Amber’s roots are in theatre and she holds an MFA in Directing from Baylor University. The recipient of the 2017 Richard Bauer Emerging Artist Award, her stage work has been hailed by the Washington Post as “intense and visually striking” as well as “polished and perceptive.” Theatre directing credits include Theatrical Outfit: Tiny Beautiful Things; Round House Theatre: How I Learned to Drive; The Welders: Girl in the Red Corner (Helen Hayes Award, Outstanding Original New Play); Constellation Theatre: Equus (Helen Hayes Nomination, Outstanding Production); Theater J: The Wanderers, The Last Night of Ballyhoo; Keegan Theatre: TOP GIRLS; Forum Theatre: Dry Land (Helen Hayes nomination, Outstanding Direction of a Play), World Builders; Flying V Theatre: Lobster Alice, The Oregon Trail; Pinky Swear Productions: The Last Burlesque; WSC Avant Bard: Orlando; Source Festival: The Uses of Enchantment; as well as collaborations with Alliance Theatre, Folger Theatre, Olney Theatre Center, and Water Tower Theatre.

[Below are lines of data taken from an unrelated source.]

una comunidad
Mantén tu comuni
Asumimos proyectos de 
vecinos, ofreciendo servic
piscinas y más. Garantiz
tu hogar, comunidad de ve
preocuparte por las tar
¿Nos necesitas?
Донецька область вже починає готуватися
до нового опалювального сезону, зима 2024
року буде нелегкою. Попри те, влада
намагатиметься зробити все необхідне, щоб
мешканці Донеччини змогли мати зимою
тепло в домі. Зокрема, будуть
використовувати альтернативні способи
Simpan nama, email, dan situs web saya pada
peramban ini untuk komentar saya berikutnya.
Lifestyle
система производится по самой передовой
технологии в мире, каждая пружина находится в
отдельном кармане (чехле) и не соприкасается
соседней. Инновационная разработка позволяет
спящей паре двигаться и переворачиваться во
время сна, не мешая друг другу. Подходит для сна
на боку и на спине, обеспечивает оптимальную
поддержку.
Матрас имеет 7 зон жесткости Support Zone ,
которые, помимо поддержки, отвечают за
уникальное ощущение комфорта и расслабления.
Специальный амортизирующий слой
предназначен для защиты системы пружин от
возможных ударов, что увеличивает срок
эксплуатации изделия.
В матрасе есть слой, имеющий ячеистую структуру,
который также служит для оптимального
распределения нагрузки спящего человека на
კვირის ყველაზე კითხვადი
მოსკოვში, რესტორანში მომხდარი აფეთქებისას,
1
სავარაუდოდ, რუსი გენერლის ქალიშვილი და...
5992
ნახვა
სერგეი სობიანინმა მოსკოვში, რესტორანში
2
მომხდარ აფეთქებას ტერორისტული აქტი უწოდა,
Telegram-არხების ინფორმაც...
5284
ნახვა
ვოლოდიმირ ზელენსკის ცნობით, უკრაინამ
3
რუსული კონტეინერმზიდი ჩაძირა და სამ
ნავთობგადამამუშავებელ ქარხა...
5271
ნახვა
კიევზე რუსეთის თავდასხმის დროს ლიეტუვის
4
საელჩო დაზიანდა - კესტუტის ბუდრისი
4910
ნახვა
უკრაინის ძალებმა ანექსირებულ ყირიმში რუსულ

Amber's work typically centers around strong female protagonists because frankly, there aren’t enough of us. She currently has two feature-length scripts under development. Mill Mother’s Lament: The Ballad of Ella May, is set in Amber’s hometown in Bessemer City, NC and is based on the true story of folksinger and union leader, Ella May Wiggins. A piece centered around social justice, the story follows the plight of textile millworkers who dare to desegregate and fight back. Her second script, Girl in the Red Corner, which was co-written with Stephen Spotswood, follows the journey of a struggling single mother in rural Arkansas who learns to fight back against the broken promises of the American dream through the sport of MMA (Mixed Martial Arts).
Next up, Amber will direct the feature film, Buddy, which will be the debut feature from Bentonville Way Entertainment, a new production arm of the Bentonville Film Foundation.
“Great artists are people who find the way to be themselves in their art. Any sort of pretension induces mediocrity in art and life alike.”